State how many lines in the entries below include the string "iterations", and give nothing beyond that number.

Dataset content

+ + +

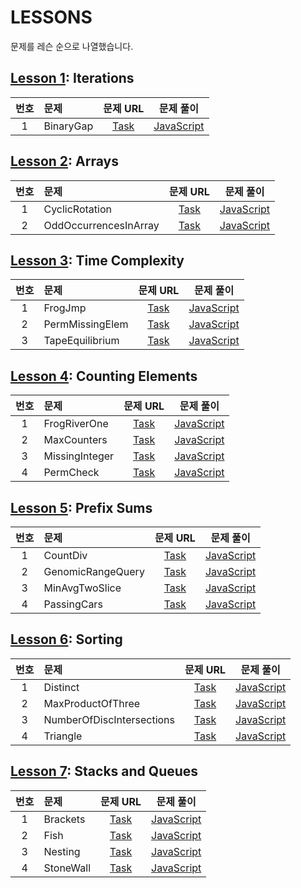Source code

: # LESSONS

문제를 레슨 순으로 나열했습니다.

## [Lesson 1](https://app.codility.com/programmers/lessons/1-iterations/): Iterations

| 번호 | 문제      |                                   문제 URL                                    |                문제 풀이                |
| :--: | :-------- | :---------------------------------------------------------------------------: | :-------------------------------------: |
|  1   | BinaryGap | [Task](https://app.codility.com/programmers/lessons/1-iterations/binary_gap/) | [JavaScript](./Lesson01/1-BinaryGap.js) |

## [Lesson 2](https://app.codility.com/programmers/lessons/2-arrays/): Arrays

| 번호 | 문제                  |                                        문제 URL                                         |                      문제 풀이                      |
| :--: | :-------------------- | :-------------------------------------------------------------------------------------: | :-------------------------------------------------: |
|  1   | CyclicRotation        |     [Task](https://app.codility.com/programmers/lessons/2-arrays/cyclic_rotation/)      |    [JavaScript](./Lesson02/1-CyclicRotation.js)     |
|  2   | OddOccurrencesInArray | [Task](https://app.codility.com/programmers/lessons/2-arrays/odd_occurrences_in_array/) | [JavaScript](./Lesson02/2-OddOccurrencesInArray.js) |

## [Lesson 3](https://app.codility.com/programmers/lessons/3-time_complexity/): Time Complexity

| 번호 | 문제            |                                         문제 URL                                          |                   문제 풀이                   |
| :--: | :-------------- | :---------------------------------------------------------------------------------------: | :-------------------------------------------: |
|  1   | FrogJmp         |     [Task](https://app.codility.com/programmers/lessons/3-time_complexity/frog_jmp/)      |     [JavaScript](./Lesson03/1-FrogJmp.js)     |
|  2   | PermMissingElem | [Task](https://app.codility.com/programmers/lessons/3-time_complexity/perm_missing_elem/) | [JavaScript](./Lesson03/2-PermMissingElem.js) |
|  3   | TapeEquilibrium | [Task](https://app.codility.com/programmers/lessons/3-time_complexity/tape_equilibrium/)  | [JavaScript](./Lesson03/3-TapeEquilibrium.js) |

## [Lesson 4](https://app.codility.com/programmers/lessons/4-counting_elements/): Counting Elements

| 번호 | 문제           |                                         문제 URL                                          |                  문제 풀이                   |
| :--: | :------------- | :---------------------------------------------------------------------------------------: | :------------------------------------------: |
|  1   | FrogRiverOne   | [Task](https://app.codility.com/programmers/lessons/4-counting_elements/frog_river_one/)  |  [JavaScript](./Lesson04/1-FrogRiverOne.js)  |
|  2   | MaxCounters    |  [Task](https://app.codility.com/programmers/lessons/4-counting_elements/max_counters/)   |  [JavaScript](./Lesson04/2-MaxCounters.js)   |
|  3   | MissingInteger | [Task](https://app.codility.com/programmers/lessons/4-counting_elements/missing_integer/) | [JavaScript](./Lesson04/3-MissingInteger.js) |
|  4   | PermCheck      |   [Task](https://app.codility.com/programmers/lessons/4-counting_elements/perm_check/)    |   [JavaScript](./Lesson04/4-PermCheck.js)    |

## [Lesson 5](https://app.codility.com/programmers/lessons/5-prefix_sums/): Prefix Sums

| 번호 | 문제              |                                        문제 URL                                         |                    문제 풀이                    |
| :--: | :---------------- | :-------------------------------------------------------------------------------------: | :---------------------------------------------: |
|  1   | CountDiv          |      [Task](https://app.codility.com/programmers/lessons/5-prefix_sums/count_div/)      |     [JavaScript](./Lesson05/1-CountDiv.js)      |
|  2   | GenomicRangeQuery | [Task](https://app.codility.com/programmers/lessons/5-prefix_sums/genomic_range_query/) | [JavaScript](./Lesson05/2-GenomicRangeQuery.js) |
|  3   | MinAvgTwoSlice    |  [Task](https://app.codility.com/programmers/lessons/5-prefix_sums/min_avg_two_slice/)  |  [JavaScript](./Lesson05/3-MinAvgTwoSlice.js)   |
|  4   | PassingCars       |    [Task](https://app.codility.com/programmers/lessons/5-prefix_sums/passing_cars/)     |    [JavaScript](./Lesson05/4-PassingCars.js)    |

## [Lesson 6](https://app.codility.com/programmers/lessons/6-sorting/): Sorting

| 번호 | 문제                      |                                           문제 URL                                           |                        문제 풀이                        |
| :--: | :------------------------ | :------------------------------------------------------------------------------------------: | :-----------------------------------------------------: |
|  1   | Distinct                  |           [Task](https://app.codility.com/programmers/lessons/6-sorting/distinct/)           |         [JavaScript](./Lesson06/1-Distinct.js)          |
|  2   | MaxProductOfThree         |     [Task](https://app.codility.com/programmers/lessons/6-sorting/max_product_of_three/)     |     [JavaScript](./Lesson06/2-MaxProductOfThree.js)     |
|  3   | NumberOfDiscIntersections | [Task](https://app.codility.com/programmers/lessons/6-sorting/number_of_disc_intersections/) | [JavaScript](./Lesson06/3-NumberOfDiscIntersections.js) |
|  4   | Triangle                  |           [Task](https://app.codility.com/programmers/lessons/6-sorting/triangle/)           |         [JavaScript](./Lesson06/4-Triangle.js)          |

## [Lesson 7](https://app.codility.com/programmers/lessons/7-stacks_and_queues/): Stacks and Queues

| 번호 | 문제      |                                       문제 URL                                       |                문제 풀이                |
| :--: | :-------- | :----------------------------------------------------------------------------------: | :-------------------------------------: |
|  1   | Brackets  |  [Task](https://app.codility.com/programmers/lessons/7-stacks_and_queues/brackets/)  | [JavaScript](./Lesson07/1-Brackets.js)  |
|  2   | Fish      |    [Task](https://app.codility.com/programmers/lessons/7-stacks_and_queues/fish/)    |   [JavaScript](./Lesson07/2-Fish.js)    |
|  3   | Nesting   |  [Task](https://app.codility.com/programmers/lessons/7-stacks_and_queues/nesting/)   |  [JavaScript](./Lesson07/3-Nesting.js)  |
|  4   | StoneWall | [Task](https://app.codility.com/programmers/lessons/7-stacks_and_queues/stone_wall/) | [JavaScript](./Lesson07/4-StoneWall.js) |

+ + +

Task solution
2